Doob–Meyer decomposition Let $X_n = \sum_{m≤n} 1_{B_m} $and suppose $B_n \in F_n$. What is the Doob decomposition for $X_n$ ? I can write it down from the construction of the theorem, but is there any neat way showing the result?

It follows from the fact that $1_{B_k}$ is $\mathcal{F}_{n-1}$-measurable for $k \leq n-1$ that

$$\mathbb{E}(X_n \mid \mathcal{F}_{n-1}) = X_{n-1} + \mathbb{P}(B_n \mid \mathcal{F}_{n-1}).$$

Subtracting $A_n := \sum_{k=1}^n \mathbb{P}(B_k \mid \mathcal{F}_{k-1})$ on both sides yields

$$\mathbb{E}(X_n - A_n \mid \mathcal{F}_{n-1}) = X_{n-1} - A_{n-1}.$$

This shows that $M_n := X_n-A_n$ is a martingale.

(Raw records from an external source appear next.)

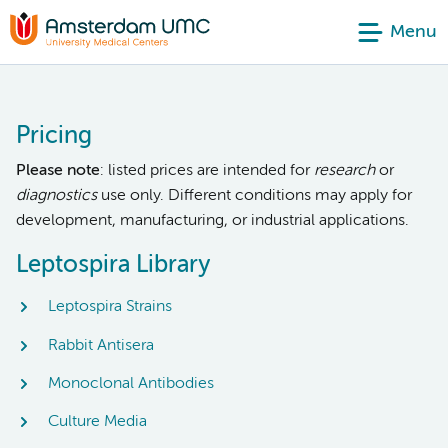
Menu
Pricing
Please note
: listed prices are intended for
research
or
diagnostics
use only. Different conditions may apply for
development, manufacturing, or industrial applications.
Leptospira Library
Leptospira Strains
Rabbit Antisera
Monoclonal Antibodies
Culture Media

Consequently, the Doob decomposition is given by

$$X_n = \underbrace{\sum_{k=1}^n 1_{B_k}-\mathbb{P}(B_k \mid \mathcal{F}_{k-1})}_{\text{martingale}}+ \underbrace{\sum_{k=1}^n \mathbb{P}(B_k \mid \mathcal{F}_{k-1})}_{\text{predictable}}.$$